Aim of the exercise: Using the essay on Christ's two natures below, say yes or no to each statement and quote the words that decide it: (a) Luther accepted Rome's view of transubstantiation; (b) Zwingli held that a physical presence of Christ's body would be of no benefit; (c) later Reformed theologians kept Zwingli's formulation.

[[ Document excerpt, beginning ]]

Two Natures, One Mediator: Thoughts on the Communication of Properties Between the Two Natures of Christ
December 2003
There is no more frustrating opposition between Lutherans and Reformed than with regard to the nature of Christ's presence in the Lord's Supper. This dispute, in turn, revolves around the issue of Christology. Ever since the 16th century, the Lutherans have accused the Reformed of holding Nestorian tendencies; the Reformed, meanwhile, have accused the Lutherans of Monophysitism (on these labels, see below).
The occasion for dispute
Martin Luther, while rejecting Rome's scholastic views of transubstantiation (i.e. the notion that the substance of the bread and wine was altered into the body and blood of Christ), retained the belief that Jesus' body and blood truly are physically present and offered in the Lord's Supper.
From the beginning, the Reformed challenged this. Already in the 1520s, Luther and Ulrich Zwingli were in collision. Zwingli argued that the flesh profits nothing (cf. Jn 6:63); hence, such a physical presence would be of no benefit. What matters is faith, which makes Christ spiritually present.
While later Reformed theologians repudiated Zwingli's formulation, and indeed developed much richer views of the Supper, they continued to maintain that Jesus' body and blood were not physically present.

[[ Document excerpt, end ]]
[[ Records, beginning ]]

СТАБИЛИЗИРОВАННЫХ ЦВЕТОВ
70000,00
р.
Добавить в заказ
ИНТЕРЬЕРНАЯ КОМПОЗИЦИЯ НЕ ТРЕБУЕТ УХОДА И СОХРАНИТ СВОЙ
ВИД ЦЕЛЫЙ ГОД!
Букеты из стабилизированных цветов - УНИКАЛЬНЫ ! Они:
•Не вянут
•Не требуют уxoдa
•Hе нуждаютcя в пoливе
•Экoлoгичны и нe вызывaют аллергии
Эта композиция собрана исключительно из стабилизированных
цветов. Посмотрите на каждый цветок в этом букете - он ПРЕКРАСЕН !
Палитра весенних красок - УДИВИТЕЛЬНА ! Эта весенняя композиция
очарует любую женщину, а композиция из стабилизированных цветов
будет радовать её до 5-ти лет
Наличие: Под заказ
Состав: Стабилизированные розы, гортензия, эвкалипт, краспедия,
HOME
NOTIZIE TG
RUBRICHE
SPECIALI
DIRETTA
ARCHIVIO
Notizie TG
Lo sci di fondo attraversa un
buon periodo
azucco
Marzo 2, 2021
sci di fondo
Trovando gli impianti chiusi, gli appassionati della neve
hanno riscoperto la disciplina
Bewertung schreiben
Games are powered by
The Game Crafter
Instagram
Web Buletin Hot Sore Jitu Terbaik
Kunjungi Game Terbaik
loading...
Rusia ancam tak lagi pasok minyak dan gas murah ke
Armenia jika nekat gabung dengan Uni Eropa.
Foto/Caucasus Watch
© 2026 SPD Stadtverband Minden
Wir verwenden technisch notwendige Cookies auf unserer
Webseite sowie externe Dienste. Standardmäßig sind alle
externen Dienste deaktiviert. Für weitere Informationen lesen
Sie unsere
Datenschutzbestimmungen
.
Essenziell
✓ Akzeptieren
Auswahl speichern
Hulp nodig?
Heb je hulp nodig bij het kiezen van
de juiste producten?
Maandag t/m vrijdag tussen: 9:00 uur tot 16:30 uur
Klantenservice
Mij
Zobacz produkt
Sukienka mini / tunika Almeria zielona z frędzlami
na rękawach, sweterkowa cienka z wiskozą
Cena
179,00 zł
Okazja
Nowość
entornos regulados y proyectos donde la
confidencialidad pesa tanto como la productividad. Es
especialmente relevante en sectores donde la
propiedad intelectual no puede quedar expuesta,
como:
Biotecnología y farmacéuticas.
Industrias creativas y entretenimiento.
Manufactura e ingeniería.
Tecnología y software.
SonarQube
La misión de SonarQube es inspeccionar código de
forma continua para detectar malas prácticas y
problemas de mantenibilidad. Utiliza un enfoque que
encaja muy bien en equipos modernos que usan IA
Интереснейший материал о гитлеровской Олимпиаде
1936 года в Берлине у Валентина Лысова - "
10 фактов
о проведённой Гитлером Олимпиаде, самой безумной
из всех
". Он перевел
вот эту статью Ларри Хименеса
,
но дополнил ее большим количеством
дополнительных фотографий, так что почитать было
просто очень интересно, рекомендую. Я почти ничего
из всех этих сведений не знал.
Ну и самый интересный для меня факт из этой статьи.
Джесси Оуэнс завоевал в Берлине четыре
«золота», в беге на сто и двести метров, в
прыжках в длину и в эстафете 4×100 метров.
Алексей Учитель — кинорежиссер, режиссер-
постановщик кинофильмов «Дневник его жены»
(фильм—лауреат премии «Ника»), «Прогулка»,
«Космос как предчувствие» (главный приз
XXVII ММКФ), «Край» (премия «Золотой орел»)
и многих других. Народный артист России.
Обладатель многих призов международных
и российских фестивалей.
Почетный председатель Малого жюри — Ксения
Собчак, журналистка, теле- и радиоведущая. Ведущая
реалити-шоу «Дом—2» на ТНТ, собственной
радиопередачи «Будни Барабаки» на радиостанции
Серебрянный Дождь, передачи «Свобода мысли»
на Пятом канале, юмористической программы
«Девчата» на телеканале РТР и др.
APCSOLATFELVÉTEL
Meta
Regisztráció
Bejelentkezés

[[ Records, end ]]

Exercise response:
(a) No: "Martin Luther, while rejecting Rome's scholastic views of transubstantiation"
(b) Yes: "hence, such a physical presence would be of no benefit."
(c) No: "later Reformed theologians repudiated Zwingli's formulation"